Two small notes: if Firefox is open, the installer asks you to close it before it can finish. If your Mac ever blocks the installer with an "unidentified developer" warning, open the Apple menu, go to System Settings, then Privacy and Security, scroll to the bottom and click Open Anyway.
Step 4: Add your certificate so AutoFirma can find it
AutoFirma reads certificates from the place your system keeps them. You only need to put your .p12 file there once. The easy way works the same on Windows and Mac: double-click your .p12 file.
A short wizard opens and asks for the password you set earlier. Type it, confirm the steps and the certificate installs itself.
- On Windows: the Certificate Import Wizard appears. Keep the default options, enter your password when asked and finish.
- On Mac: the Keychain Access app opens. It asks for your certificate password, then possibly your Mac login password to confirm. Allow it.
That is all. Your certificate now lives in your system, exactly where AutoFirma looks for it.
Step 5: Check that everything works
Here is the quickest test:
- Open the AutoFirma app.
- Click Select file to sign and pick any PDF.
- A list of certificates appears. If yours is on the list, you are done.
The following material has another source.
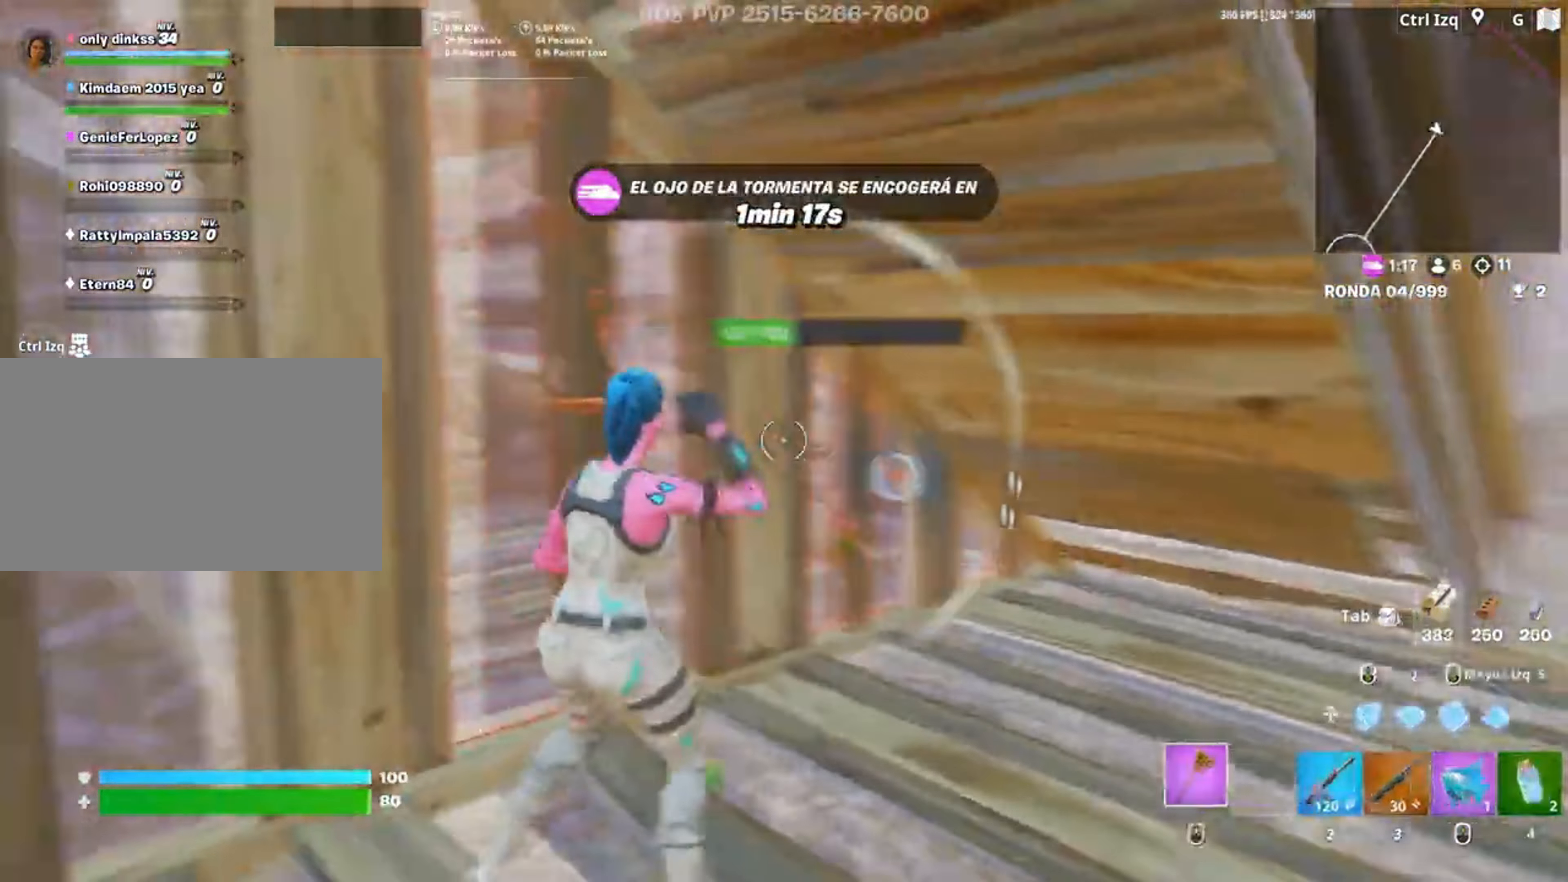
{"keys": ["s"], "mouse": ["left"], "events": [[83, "d", "down"], [133, "a", "up"], [183, "mouse_left", "down"], [417, "d", "up"]]}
Your certificate, your system and AutoFirma are all connected.
You can also try the real thing: go to an official website such as the AEAT Sede Electrónica, choose to enter with a certificate and see if it logs you in.
Keep a backup (please do not skip this)
If your computer breaks or you reset it, a certificate you never backed up is gone for good. Protect yourself now.
- Copy your .p12 file somewhere that is not only on this computer, such as an external drive or private cloud storage.
- Write the password down and keep it somewhere only you can reach.